Assess the situation
Start by asking Claude to understand what you have:
> Look at all the files in src/utils and give me a summary of what each one does. Are there any duplicates or files that should be combined?
Claude reads every file, identifies patterns, and reports back with a clear analysis.
Plan the reorganization
Ask Claude to propose a structure before making changes:
> Propose a new organization for these utils. Group related functions together and suggest folder names. Don't make changes yet — just show me the plan.
Claude will propose something like grouping files into utils/string/,utils/date/, utils/validation/, and so on.
Execute the plan
Once you approve the plan, let Claude do the work:
> Go ahead with that plan. Move the files, merge any duplicates, and update all imports across the project.
Claude will create the new folder structure, move files, merge duplicate functions, create proper index files, and update every import statement across your codebase.
Verify the result
Ask Claude to confirm everything is clean:
> Run the TypeScript compiler and tests to make sure nothing broke during the reorganization.

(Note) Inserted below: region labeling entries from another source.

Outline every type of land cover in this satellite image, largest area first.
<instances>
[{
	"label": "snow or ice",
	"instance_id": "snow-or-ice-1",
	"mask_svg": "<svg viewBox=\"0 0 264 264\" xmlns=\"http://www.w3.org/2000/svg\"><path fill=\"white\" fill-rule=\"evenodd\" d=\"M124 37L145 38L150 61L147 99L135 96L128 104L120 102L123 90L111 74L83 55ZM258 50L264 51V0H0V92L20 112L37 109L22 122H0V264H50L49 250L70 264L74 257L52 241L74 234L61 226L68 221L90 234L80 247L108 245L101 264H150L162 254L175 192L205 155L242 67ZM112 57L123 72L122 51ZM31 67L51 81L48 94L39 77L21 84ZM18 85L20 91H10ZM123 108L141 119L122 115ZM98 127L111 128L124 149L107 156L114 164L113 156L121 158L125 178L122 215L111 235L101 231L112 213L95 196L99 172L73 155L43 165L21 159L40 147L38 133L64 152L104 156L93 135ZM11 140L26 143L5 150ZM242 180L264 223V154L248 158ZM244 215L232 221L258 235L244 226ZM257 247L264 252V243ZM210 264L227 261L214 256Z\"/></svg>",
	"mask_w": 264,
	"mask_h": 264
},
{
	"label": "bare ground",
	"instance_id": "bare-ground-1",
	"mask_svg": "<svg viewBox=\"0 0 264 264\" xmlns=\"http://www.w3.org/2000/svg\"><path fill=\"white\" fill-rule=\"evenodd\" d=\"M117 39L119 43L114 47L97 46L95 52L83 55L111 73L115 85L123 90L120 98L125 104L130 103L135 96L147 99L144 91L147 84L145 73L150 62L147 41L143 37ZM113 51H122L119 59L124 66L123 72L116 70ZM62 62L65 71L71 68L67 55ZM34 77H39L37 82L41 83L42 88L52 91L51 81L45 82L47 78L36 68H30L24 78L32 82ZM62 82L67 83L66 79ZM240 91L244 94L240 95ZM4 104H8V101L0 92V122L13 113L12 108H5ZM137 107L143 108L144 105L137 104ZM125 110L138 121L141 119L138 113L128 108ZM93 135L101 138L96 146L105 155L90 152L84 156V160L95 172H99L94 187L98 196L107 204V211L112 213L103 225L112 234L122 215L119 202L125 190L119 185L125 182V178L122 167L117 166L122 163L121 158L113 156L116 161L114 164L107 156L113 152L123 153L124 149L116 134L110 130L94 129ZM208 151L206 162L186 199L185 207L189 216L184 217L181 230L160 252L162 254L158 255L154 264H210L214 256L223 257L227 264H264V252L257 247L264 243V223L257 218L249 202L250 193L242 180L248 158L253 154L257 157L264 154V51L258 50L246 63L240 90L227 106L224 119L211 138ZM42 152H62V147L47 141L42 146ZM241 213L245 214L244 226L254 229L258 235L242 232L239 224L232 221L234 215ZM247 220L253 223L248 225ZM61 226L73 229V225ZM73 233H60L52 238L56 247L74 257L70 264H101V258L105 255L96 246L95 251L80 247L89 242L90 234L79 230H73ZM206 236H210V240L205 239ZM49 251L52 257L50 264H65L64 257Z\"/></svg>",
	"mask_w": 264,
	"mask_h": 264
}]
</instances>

File Permissions and What Claude Can't Do
Claude Code operates within the same permission system as your user account on your computer. There are some important boundaries to understand.
What Claude Can Do
- Read, create, edit, and delete files within your project directory
- Create new directories and nested folder structures
- Run terminal commands (build tools, test runners, git, etc.)
- Install packages via npm, pip, or other package managers
- Execute scripts and programs
What Claude Cannot Do
- Access files you do not have permission to access (respects OS-level permissions)
- Interact with GUI applications (cannot click buttons, cannot open browser tabs)
- Access the internet to download files or call APIs (unless it runs a CLI command that does)
- Run commands that require interactive input (like a password prompt mid-command)
- Operate outside your terminal session (cannot access other users' files)
Permission Prompts
By default, Claude Code asks for your permission before writing files or running commands. You will see a prompt like:
Claude wants to edit src/components/Header.tsx Allow? (y/n/always)
This gives you a chance to review what Claude is about to do before it happens. You can type y to allow, n to deny, or always to allow all similar operations for the rest of the session.
Tips for Effective File Work
- Be specific about locations: "Create it in src/components/" is better than "create a component."
- Reference existing patterns: "Follow the same pattern as UserList.tsx" gives Claude a template.
- Ask before big changes: For large refactors, ask Claude to describe the plan first.
- Verify with tests: After edits, ask Claude to run tests or the type checker.
- Use Git as your safety net: Commit before large operations so you can always revert.
- Start small: If you are unsure, start with a read operation before jumping to edits.